Des boues vauclusiennes sont également compostées dans les Bouches du Rhône. A court terme, les boues du SITTEU seront également compostées.
Tout épandage déclaré de boues brutes, d’effluent ou de compost de boues non normalisé est suivi par la Chambre d’agriculture, par l’intermédiaire de la MESE.
Le Vaucluse, compte tenu de ses productions agricoles historiques, est équipé de nombreuses entreprises de transformation agroalimentaires. Celles-ci génèrent des déchets organiques, souvent recyclées en agriculture. Il s’agit de déchets bruts, écarts de triages, effluents, ou de boues issues de stations d’épuration. Leurs caractéristiques physico-chimiques sont très variables selon l’activité génératrice.

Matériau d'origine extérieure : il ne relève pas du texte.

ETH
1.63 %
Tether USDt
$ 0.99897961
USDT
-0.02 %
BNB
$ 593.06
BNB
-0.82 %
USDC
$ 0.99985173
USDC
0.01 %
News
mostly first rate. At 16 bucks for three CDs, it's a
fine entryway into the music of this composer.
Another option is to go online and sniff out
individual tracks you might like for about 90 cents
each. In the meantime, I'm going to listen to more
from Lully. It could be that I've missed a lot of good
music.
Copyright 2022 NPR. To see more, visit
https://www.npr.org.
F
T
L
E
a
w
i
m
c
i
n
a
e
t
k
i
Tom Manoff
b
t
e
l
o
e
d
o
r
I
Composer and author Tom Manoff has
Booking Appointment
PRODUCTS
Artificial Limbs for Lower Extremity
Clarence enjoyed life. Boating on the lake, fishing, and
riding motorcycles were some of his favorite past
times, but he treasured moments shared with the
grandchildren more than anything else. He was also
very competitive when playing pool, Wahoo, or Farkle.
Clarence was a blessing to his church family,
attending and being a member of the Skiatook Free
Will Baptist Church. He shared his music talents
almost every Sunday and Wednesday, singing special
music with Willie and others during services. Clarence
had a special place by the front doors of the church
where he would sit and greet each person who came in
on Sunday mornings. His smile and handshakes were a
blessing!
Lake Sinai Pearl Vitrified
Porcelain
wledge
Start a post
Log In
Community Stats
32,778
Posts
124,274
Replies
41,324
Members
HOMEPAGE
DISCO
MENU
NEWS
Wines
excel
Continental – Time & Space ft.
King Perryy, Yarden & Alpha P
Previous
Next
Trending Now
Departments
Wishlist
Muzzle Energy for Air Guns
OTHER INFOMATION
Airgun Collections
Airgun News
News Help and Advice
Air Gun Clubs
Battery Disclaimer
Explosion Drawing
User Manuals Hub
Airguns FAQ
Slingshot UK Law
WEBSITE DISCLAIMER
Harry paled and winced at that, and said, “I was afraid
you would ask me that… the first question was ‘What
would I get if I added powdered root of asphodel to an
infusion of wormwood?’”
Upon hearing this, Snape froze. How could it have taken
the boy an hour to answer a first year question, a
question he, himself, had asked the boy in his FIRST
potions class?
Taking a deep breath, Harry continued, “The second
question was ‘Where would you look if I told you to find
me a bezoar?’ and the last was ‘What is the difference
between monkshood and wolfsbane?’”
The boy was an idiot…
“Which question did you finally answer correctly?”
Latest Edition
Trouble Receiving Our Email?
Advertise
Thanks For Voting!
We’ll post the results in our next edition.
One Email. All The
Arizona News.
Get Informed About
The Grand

La plus grande quantité de boues d’origine industrielle est produite par l’usine Rousselot (ex-SKW), localisée à l’Isle sur la Sorgue. L’activité de cette entreprise génère chaque année environ 10 000 tonnes de matières sèches de boues chaulées, dont la quasi-totalité (7 800 tonnes en 2007) est recyclée sur le Plateau d’Albion. Le suivi de cette opération est assuré par le département Territoire et Environnement de la Chambre d’agriculture. Un nouvel arrêté concernant la mise en œuvre et le suivi de ce recyclage agricole a été validé par le Préfet de Vaucluse et celui des Alpes de Haute Provence en janvier 2003.
Par ailleurs, la MESE de Vaucluse suit, en appui à la DRIRE de Vaucluse, le recyclage agricole direct des boues produites par la Société Européenne d’Embouteillage (60 tonnes de matières sèches), localisée à Châteauneuf de Gadagne, et l’épandage des effluents des confiseries Kerry (320 000 m3 d’effluents par an) et Marliagues (11 000 m3 d’effluents par an), basées à Apt.